Published on July 03, 2014
Bill Peters, innkeeper at the Cypress House Inn in Kill Devil Hills, N.C., prepares to raise a hurricane warning flag Thursday, July 3, 2014. Hurricane Arthur is forecast to pass by Hatteras Island on Friday morning. The island is under mandatory evacuation orders.
Associated Press photo
Environment Canada has updated its tropical storm warnings to include all of Prince Edward Island.
Tropical storm conditions are possible early Saturday morning to Saturday evening with tropical storm force winds of possibly 60 km/h gusting to 90 km/h over exposed areas from hurricane Arthur, Environment Canada says in a weather statement issued late Thursday night. It is expected to be a strong post-tropical storm when it affects the Maritimes Saturday and areas within the watch areas could see winds gusting to 90 km/h with some seeing higher gusts.
In the statement, Environment Canada said a tropical storm watch means that tropical storm conditions (sustained winds near 65 km/h or more) are possible over parts of the region within 36 hours. By nature, a tropical storm also implies the threat of local flooding from heavy rainfall so consult your local area forecast for possible rainfall warnings, the statement says.

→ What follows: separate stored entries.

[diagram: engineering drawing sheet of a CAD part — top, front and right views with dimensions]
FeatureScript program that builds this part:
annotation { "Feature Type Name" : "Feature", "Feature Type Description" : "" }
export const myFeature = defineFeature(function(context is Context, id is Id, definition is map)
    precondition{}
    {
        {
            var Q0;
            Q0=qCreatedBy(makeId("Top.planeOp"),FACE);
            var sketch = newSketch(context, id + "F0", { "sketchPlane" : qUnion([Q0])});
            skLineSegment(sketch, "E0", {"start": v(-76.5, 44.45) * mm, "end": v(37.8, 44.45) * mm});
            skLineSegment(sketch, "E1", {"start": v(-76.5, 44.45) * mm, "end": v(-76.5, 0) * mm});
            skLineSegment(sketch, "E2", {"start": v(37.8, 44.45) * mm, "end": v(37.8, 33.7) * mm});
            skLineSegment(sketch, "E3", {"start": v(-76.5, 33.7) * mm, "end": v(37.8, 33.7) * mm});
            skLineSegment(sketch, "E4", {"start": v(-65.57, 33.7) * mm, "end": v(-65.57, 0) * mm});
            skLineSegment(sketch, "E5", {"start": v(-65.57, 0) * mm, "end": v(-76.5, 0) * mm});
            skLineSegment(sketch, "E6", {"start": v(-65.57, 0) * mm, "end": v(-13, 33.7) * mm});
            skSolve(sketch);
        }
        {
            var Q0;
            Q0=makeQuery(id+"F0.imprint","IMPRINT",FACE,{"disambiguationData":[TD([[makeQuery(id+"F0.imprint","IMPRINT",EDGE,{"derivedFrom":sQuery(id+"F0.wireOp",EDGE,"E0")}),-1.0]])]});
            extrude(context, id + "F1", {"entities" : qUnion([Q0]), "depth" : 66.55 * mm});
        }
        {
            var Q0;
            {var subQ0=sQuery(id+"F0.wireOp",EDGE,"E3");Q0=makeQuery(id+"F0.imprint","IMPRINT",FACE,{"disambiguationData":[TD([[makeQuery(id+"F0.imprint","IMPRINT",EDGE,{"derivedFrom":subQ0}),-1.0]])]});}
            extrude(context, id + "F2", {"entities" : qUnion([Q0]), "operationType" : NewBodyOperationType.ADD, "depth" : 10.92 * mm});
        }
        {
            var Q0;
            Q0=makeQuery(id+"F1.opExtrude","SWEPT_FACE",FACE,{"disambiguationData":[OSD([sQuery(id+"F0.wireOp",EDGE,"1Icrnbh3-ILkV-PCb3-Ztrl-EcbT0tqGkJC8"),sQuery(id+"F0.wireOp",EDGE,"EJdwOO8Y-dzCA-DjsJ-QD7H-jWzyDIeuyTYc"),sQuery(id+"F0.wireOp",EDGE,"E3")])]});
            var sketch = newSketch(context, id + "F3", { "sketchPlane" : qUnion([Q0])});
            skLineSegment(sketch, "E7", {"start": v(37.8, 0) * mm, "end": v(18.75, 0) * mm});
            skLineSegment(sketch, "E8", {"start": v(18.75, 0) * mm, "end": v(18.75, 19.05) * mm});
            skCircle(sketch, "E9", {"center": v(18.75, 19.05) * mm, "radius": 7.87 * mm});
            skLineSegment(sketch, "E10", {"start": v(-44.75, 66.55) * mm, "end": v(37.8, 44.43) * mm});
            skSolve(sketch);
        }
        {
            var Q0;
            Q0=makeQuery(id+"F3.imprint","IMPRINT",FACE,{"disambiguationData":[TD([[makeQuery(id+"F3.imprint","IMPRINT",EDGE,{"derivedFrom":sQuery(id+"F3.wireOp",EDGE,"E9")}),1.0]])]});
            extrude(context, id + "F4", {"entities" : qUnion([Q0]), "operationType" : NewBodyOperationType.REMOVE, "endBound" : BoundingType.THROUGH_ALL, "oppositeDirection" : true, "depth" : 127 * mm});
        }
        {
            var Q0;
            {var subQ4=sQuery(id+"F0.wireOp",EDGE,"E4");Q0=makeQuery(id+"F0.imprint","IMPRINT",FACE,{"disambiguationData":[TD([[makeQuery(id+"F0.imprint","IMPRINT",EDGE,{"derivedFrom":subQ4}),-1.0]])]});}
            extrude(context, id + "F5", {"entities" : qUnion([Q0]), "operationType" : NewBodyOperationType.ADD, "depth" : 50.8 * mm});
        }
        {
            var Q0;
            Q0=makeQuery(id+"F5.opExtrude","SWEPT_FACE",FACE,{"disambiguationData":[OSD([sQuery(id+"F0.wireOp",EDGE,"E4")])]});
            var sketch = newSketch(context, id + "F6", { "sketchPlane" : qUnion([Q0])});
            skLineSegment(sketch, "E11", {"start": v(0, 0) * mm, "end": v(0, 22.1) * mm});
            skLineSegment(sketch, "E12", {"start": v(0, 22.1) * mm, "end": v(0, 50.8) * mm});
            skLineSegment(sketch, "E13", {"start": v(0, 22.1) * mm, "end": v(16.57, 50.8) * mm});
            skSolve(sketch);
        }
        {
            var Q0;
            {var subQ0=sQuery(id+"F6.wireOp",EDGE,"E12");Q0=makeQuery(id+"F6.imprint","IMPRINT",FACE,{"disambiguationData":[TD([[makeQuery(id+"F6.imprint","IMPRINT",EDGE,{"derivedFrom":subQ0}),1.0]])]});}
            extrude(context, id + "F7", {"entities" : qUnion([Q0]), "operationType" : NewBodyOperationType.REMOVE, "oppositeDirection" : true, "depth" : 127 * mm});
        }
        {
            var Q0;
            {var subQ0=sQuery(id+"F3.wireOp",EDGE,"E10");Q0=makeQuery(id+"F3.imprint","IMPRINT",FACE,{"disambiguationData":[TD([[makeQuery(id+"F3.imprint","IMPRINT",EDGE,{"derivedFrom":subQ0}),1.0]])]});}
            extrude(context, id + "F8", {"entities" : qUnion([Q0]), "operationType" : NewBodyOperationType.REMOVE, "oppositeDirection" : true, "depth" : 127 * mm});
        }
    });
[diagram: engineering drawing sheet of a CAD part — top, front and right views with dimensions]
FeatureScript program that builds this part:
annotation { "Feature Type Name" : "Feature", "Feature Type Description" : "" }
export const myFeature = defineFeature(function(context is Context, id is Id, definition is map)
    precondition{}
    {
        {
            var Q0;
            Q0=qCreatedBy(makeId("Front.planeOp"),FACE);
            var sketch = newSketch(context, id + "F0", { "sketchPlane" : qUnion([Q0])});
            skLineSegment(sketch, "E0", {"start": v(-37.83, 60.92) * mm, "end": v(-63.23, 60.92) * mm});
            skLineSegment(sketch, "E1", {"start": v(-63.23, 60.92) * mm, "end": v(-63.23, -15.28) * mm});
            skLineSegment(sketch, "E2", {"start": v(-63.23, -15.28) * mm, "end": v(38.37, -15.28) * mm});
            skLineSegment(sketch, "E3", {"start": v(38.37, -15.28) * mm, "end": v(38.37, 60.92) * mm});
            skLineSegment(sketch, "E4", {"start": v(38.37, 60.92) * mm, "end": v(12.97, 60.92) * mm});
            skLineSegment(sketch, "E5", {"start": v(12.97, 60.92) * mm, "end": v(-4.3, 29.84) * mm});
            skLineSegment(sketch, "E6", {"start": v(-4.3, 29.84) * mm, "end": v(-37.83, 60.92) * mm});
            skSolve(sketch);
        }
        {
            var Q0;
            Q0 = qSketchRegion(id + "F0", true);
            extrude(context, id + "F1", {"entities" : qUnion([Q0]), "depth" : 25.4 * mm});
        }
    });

Meanwhile, hurricane Arthur will continue to strengthen as it passes very near the North Carolina coast Thursday night. The storm will move northeastward and merge with a cold front while moving across Atlantic Canada this weekend and the combined system will bring heavy rain and strong winds to Prince Edward Island on Saturday.
At the moment, general amounts of 50 to 100 millimetres are likely with a good probability of higher amounts near and to the left of the track of the system. Southern portions of New Brunswick and much of Prince Edward Island are at a higher risk of receiving the heaviest rainfall. Some areas could see rainfall rates in excess of 15 millimetres per hour for a period of several hours. Additionally, strong winds are expected to develop Saturday and persist until Sunday morning as the system tracks through the region.
The public is advised to monitor future forecasts and warnings as warnings may be required. Please monitor the latest forecasts and warnings from Environment Canada at www.weatheroffice.gc.ca.